* **WHAT YOU SHOULD DO**
Note each line in the data below that holds "center", and copy it.

--- RECORDS FOR THIS TASK ---

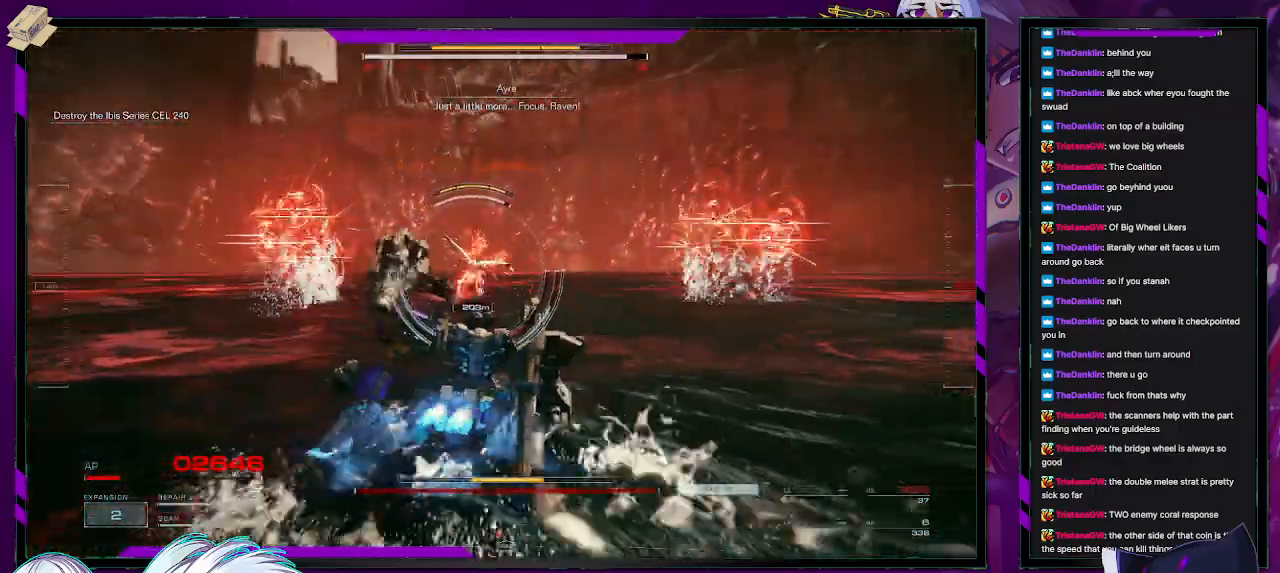
{"buttons": ["R2"], "left_stick": "up", "right_stick": "center", "events": []}
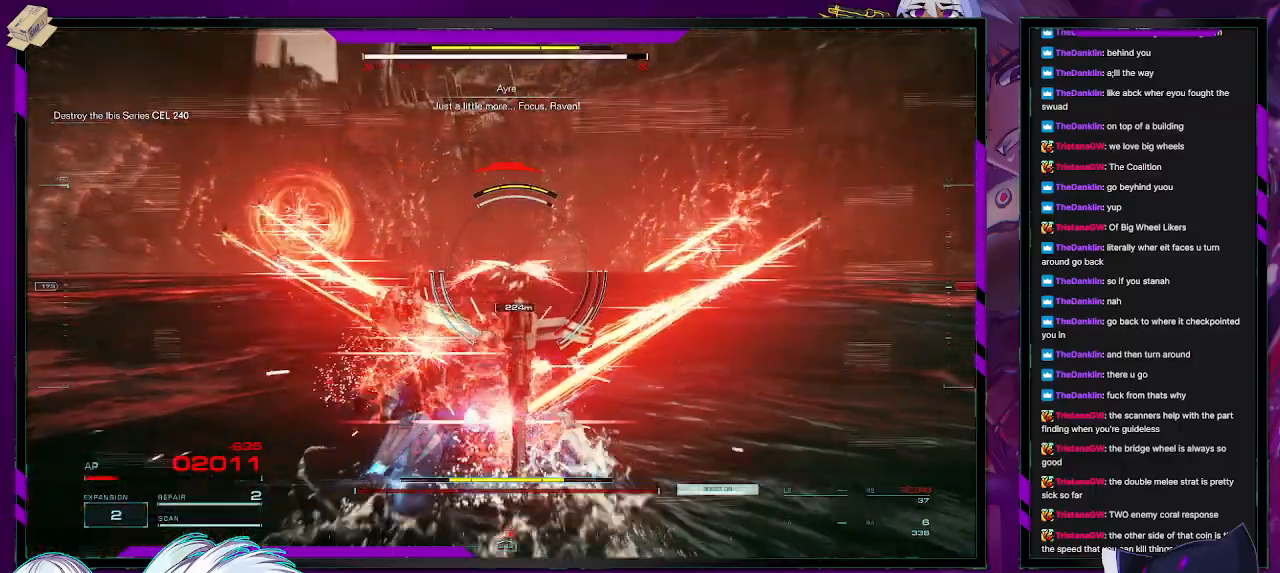
{"buttons": ["X", "R2"], "left_stick": "up-right", "right_stick": "center", "events": [[100, "L1", "down"], [167, "L1", "up"], [300, "X", "down"], [417, "X", "up"], [433, "left_stick", "up-right"], [450, "X", "down"]]}
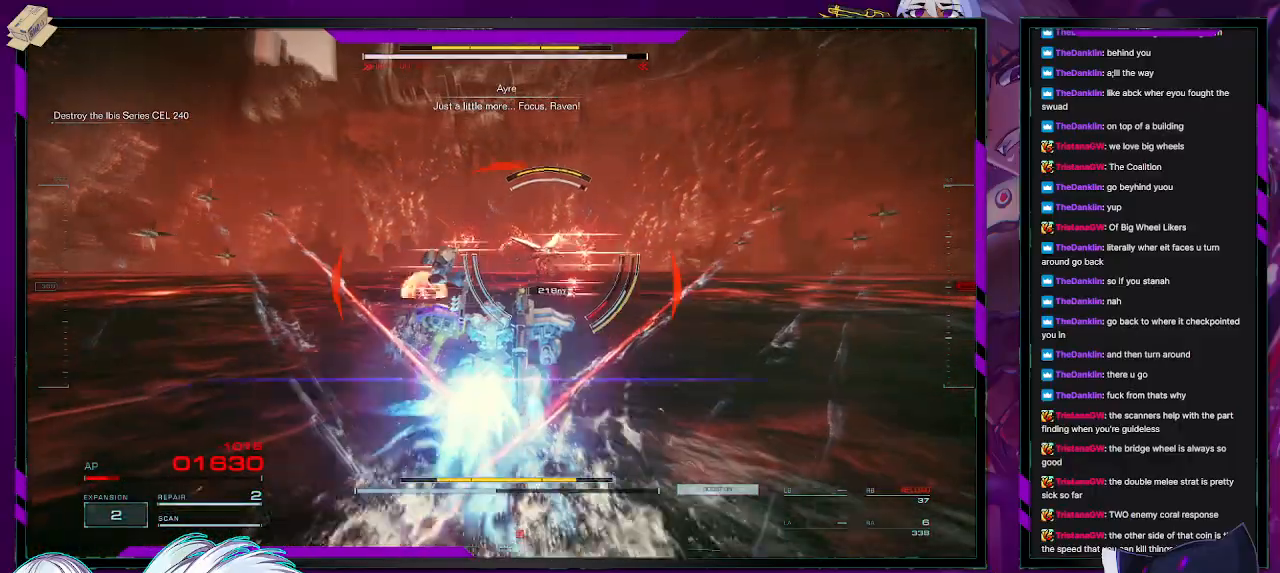
{"buttons": [], "left_stick": "up", "right_stick": "right", "events": [[67, "X", "up"], [83, "left_stick", "up"], [450, "R2", "up"], [500, "right_stick", "right"]]}
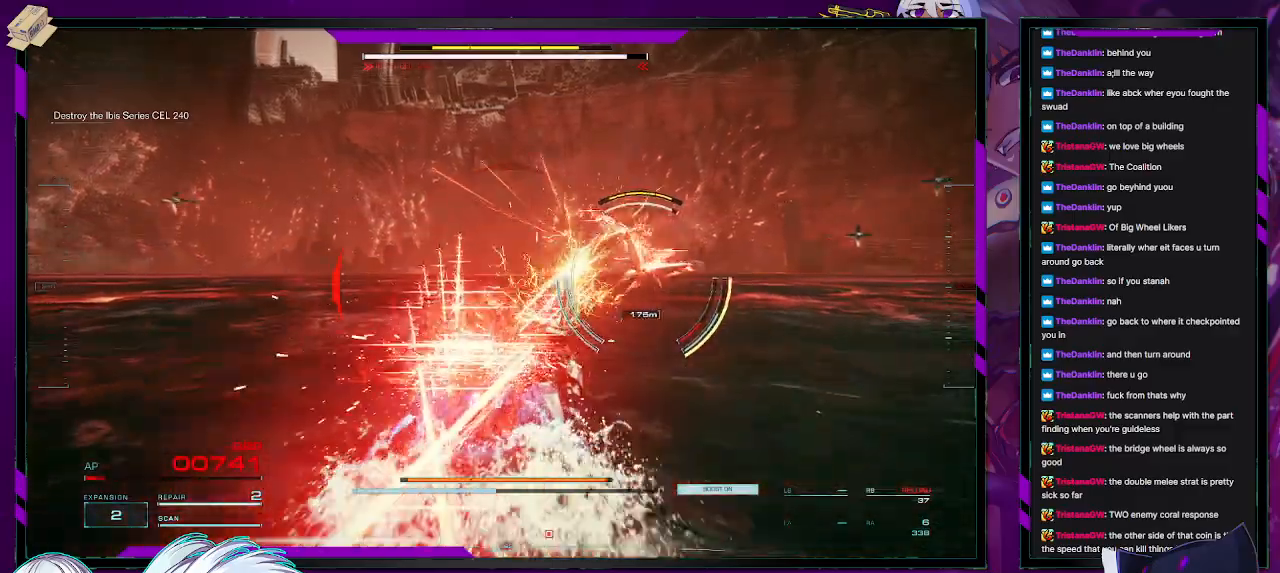
{"buttons": ["R2"], "left_stick": "up-right", "right_stick": "center", "events": [[17, "R2", "down"], [233, "left_stick", "up-right"], [233, "right_stick", "center"]]}
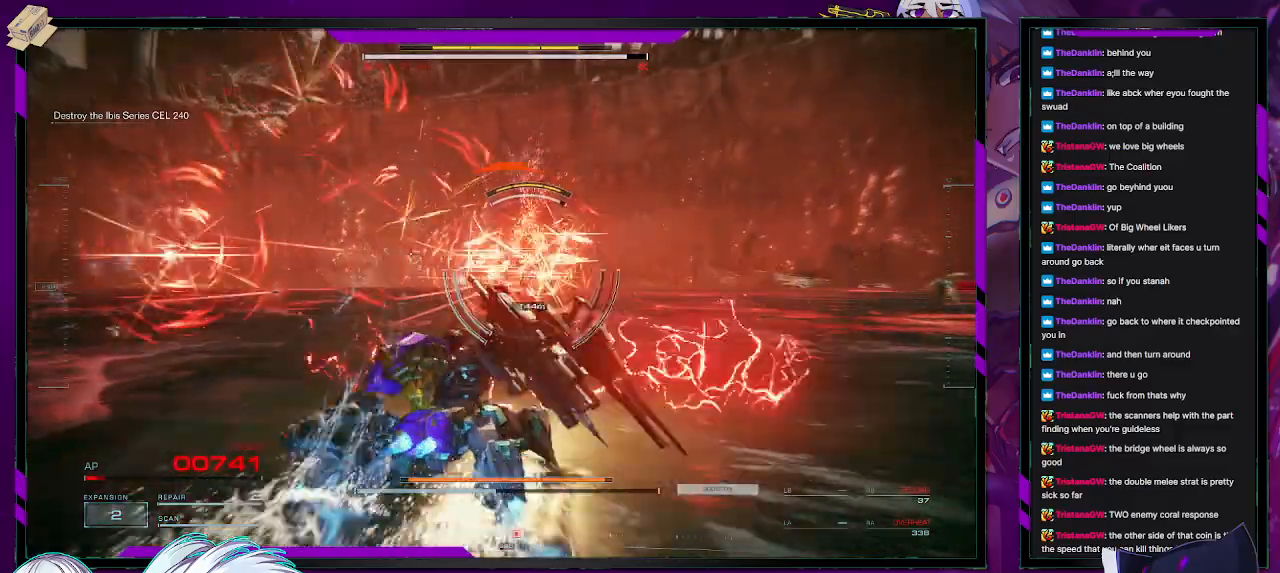
{"buttons": ["R2"], "left_stick": "up", "right_stick": "center", "events": [[67, "left_stick", "up"]]}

---

* **ANSWER FOR THIS EXERCISE**
{"buttons": ["R2"], "left_stick": "up", "right_stick": "center", "events": []}
{"buttons": ["X", "R2"], "left_stick": "up-right", "right_stick": "center", "events": [[100, "L1", "down"], [167, "L1", "up"], [300, "X", "down"], [417, "X", "up"], [433, "left_stick", "up-right"], [450, "X", "down"]]}
{"buttons": ["R2"], "left_stick": "up-right", "right_stick": "center", "events": [[17, "R2", "down"], [233, "left_stick", "up-right"], [233, "right_stick", "center"]]}
{"buttons": ["R2"], "left_stick": "up", "right_stick": "center", "events": [[67, "left_stick", "up"]]}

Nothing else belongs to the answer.